Google Search Console
The first thing I would setup is Google's updated Webmaster Tools. It gives you a few basic tools you will need and some tools you definitely need if you care about ranking organically on Google.
It's super easy to connect a site, just enter a TXT record in the DNS of the domain to verify ownership.
Google Tag Manager
GTM was a revelation to me when I first started using it in 2014. With a busy e-commerce site and lots of 3rd party services for reviews, tracking, CRM etc it is much easier to manage through GTM rather than hardcoding into the head or pasting lots of scripts into an admin panel.
Setting up GTM is as simple as creating an account by linking a Google account, creating a container for the website and pasting the code snippet into the appropriate section in the site CMS or directly into the head template.

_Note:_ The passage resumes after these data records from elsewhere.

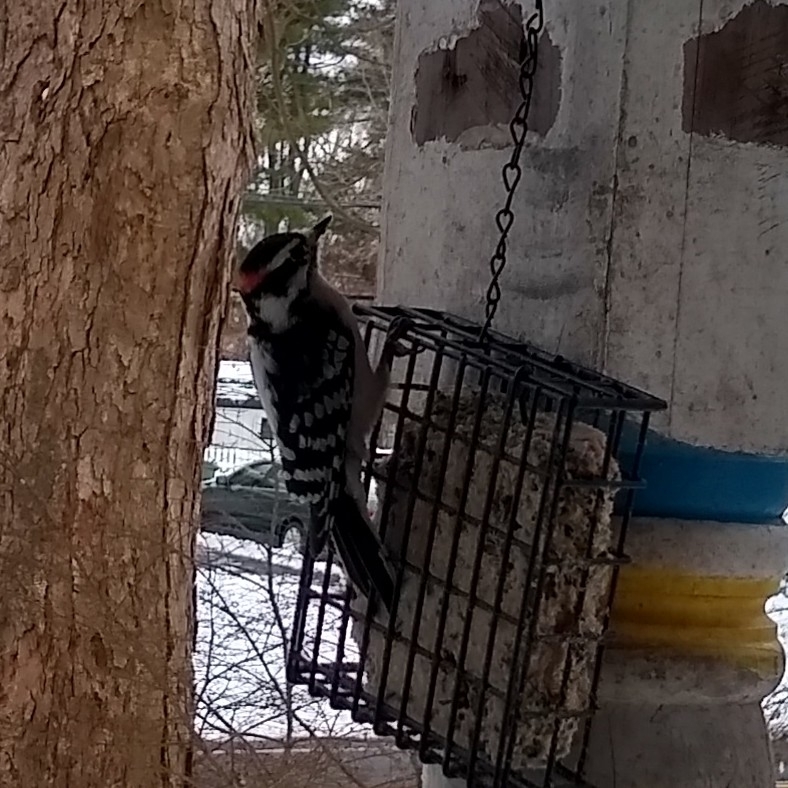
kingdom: Animalia
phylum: Chordata
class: Aves
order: Piciformes
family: Picidae
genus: Dryobates
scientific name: Dryobates pubescens
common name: Downy woodpecker
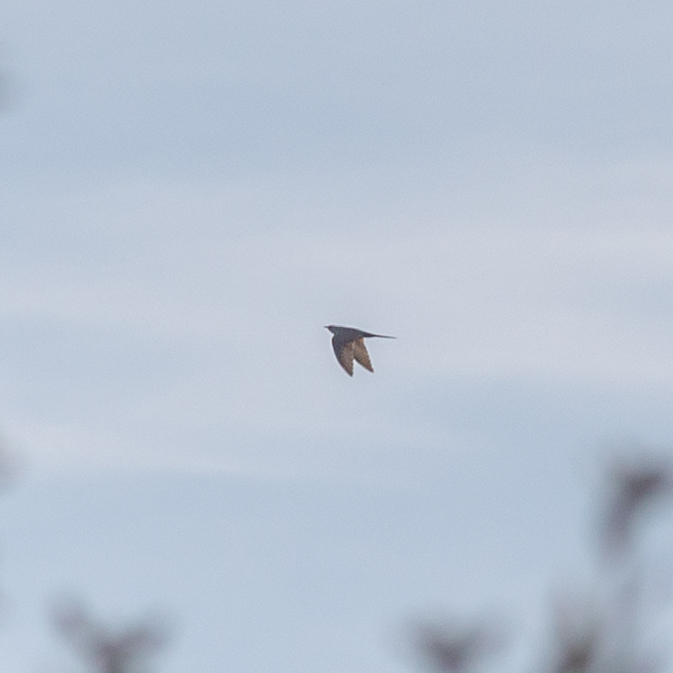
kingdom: Animalia
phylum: Chordata
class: Aves
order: Cuculiformes
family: Cuculidae
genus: Cuculus
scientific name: Cuculus canorus
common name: Common cuckoo
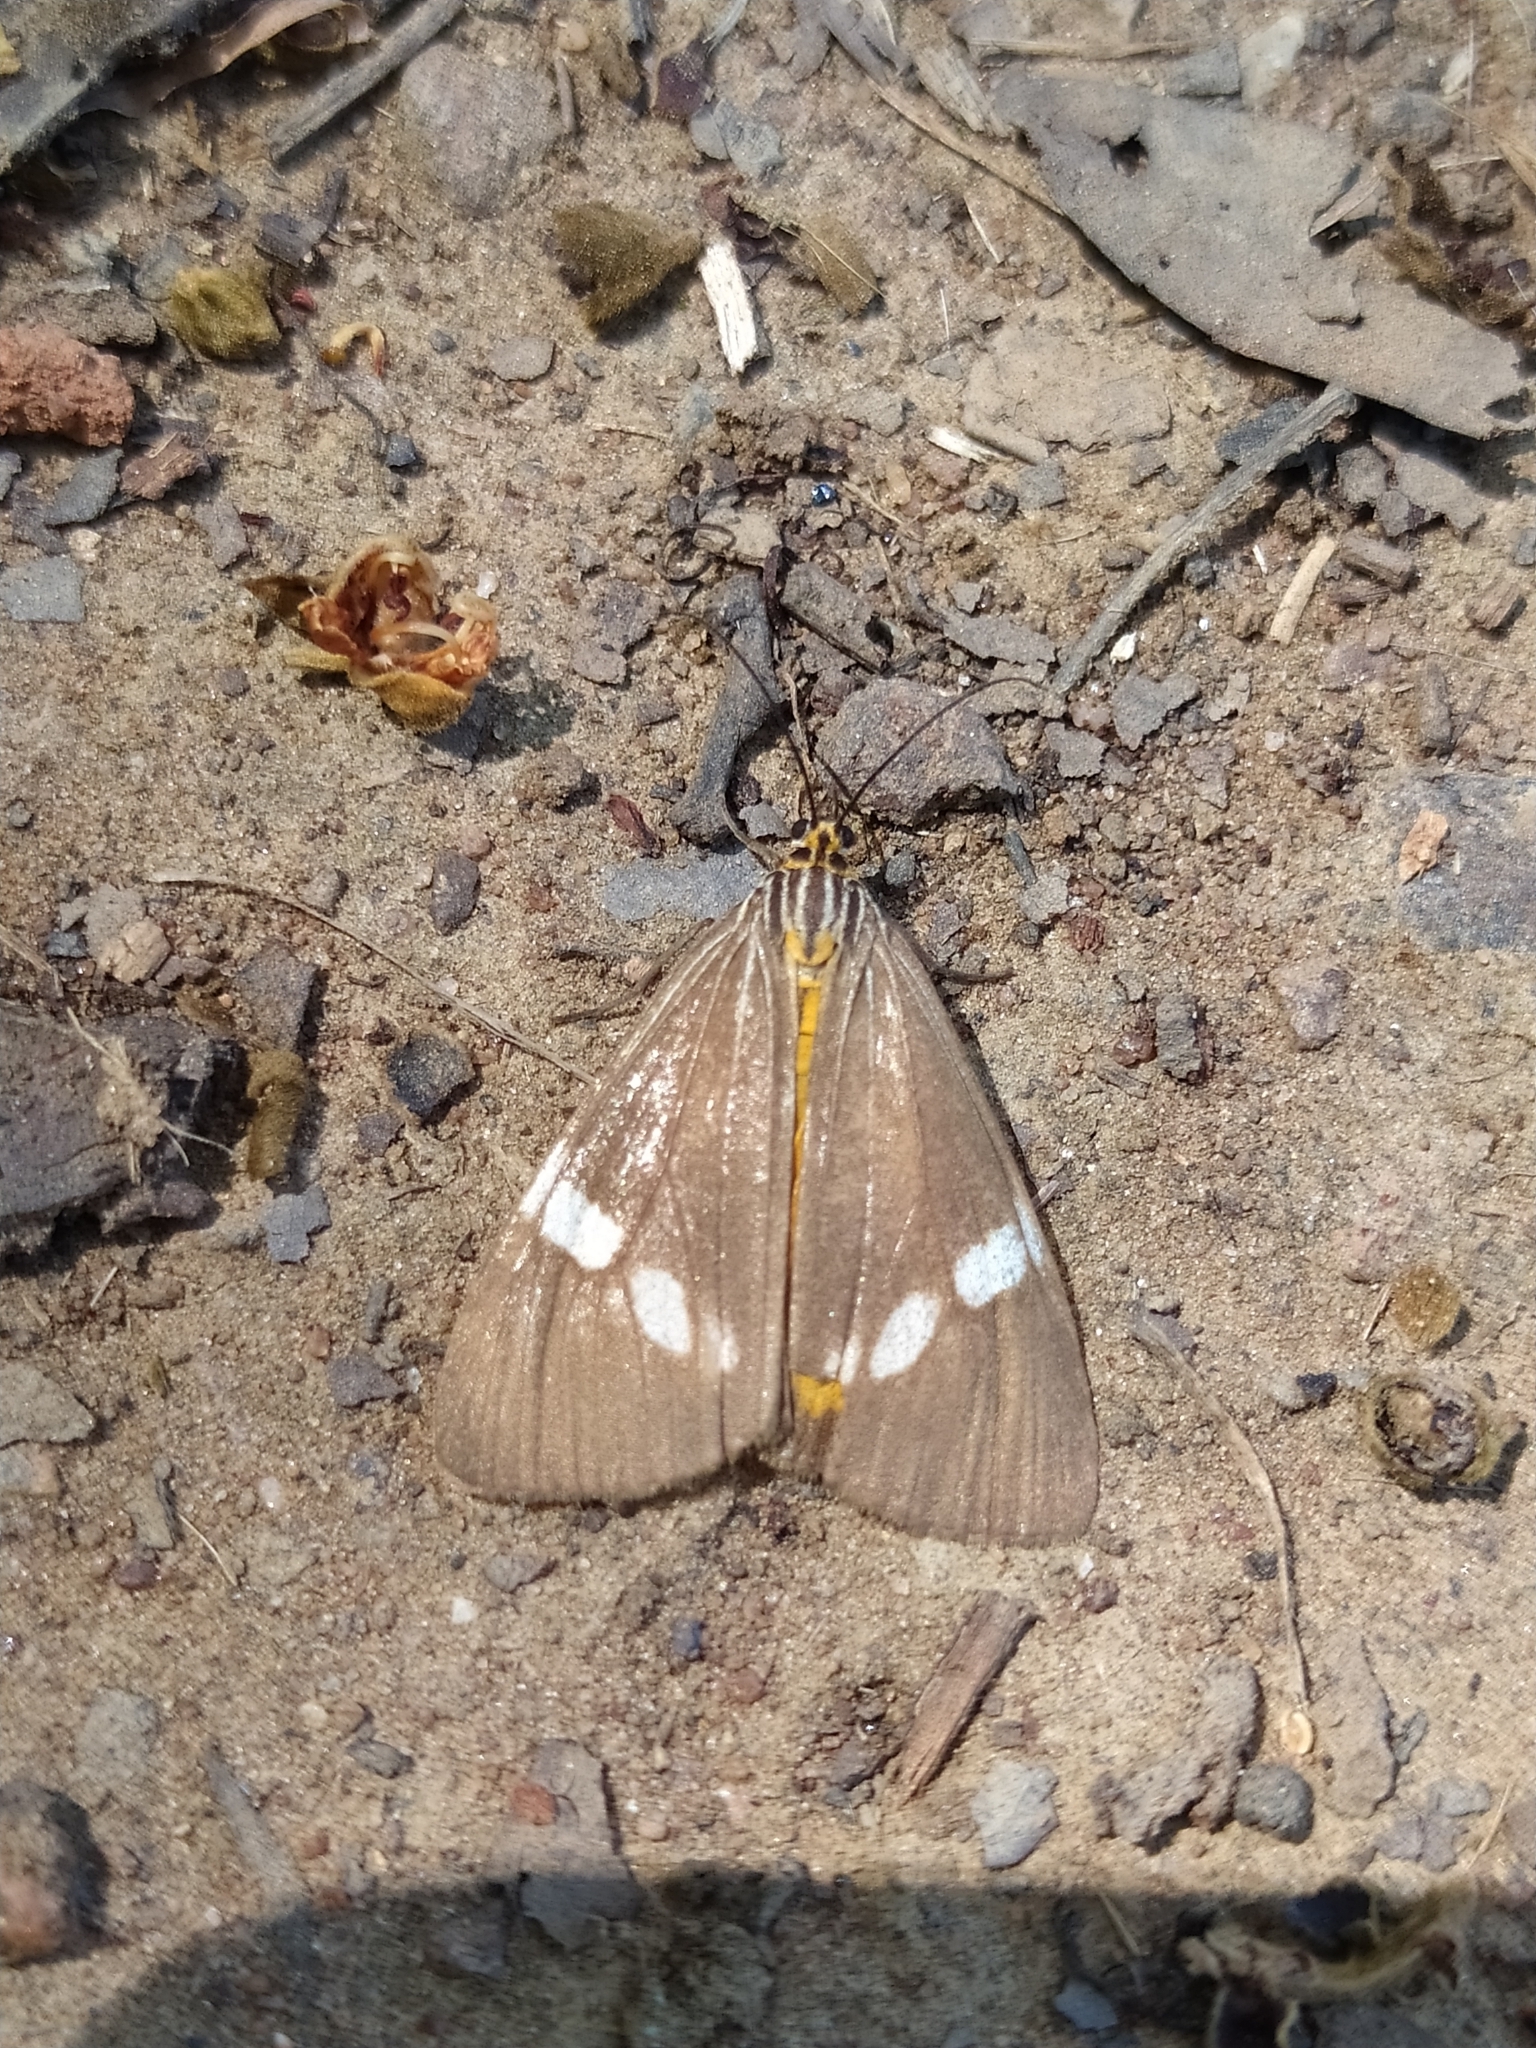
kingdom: Animalia
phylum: Arthropoda
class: Insecta
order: Lepidoptera
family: Erebidae
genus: Secusio
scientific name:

For this Ghost powered blog I could have pasted it into the Code Injections section of the Ghost admin panel, but I chose to edit the default Casper theme instead. I probably should be creating a child theme here but this is dev.
For a simple site like this GTM is probably overkill (one script loaded through it so far) but for a busy e-commerce site it is very useful when testing new features like site chats or adding remarketing scripts.
There was much more setup involved for a Magento e-commerce site as I had to create a decent data-layer first, so Magento could pass GTM data.
The versioning is very useful and allows to you quickly enable and disable features.
Analyse, predict then test ideas on your website to drive conversion.
Optimize is natively integrated with Google Analytics, so you can quickly understand how your website can be improved.
Google Data Studio
Google Data Studio is a powerful tool to pull together data from different online and on-prem resources and combines them into a dashboard.
You may want to look at a connector to help pull your data sources in such as Supermetrics.
Google Web Dev
A brilliant resource for web devs and webmasters. The measure tool seems faster and more stable than their pagespeed tool (although isn't as in-depth) but gives you a traffic light overview of how Google views your website.
Google uses site speed as an organic ranking signal, and a faster site also results in a higher conversion rate
I use their measure tool daily for a quick check on a web page:
Cloudflare provide protection, caching, DNS and much for for websites. Their free plan has SSL, DNS and use of their CDN.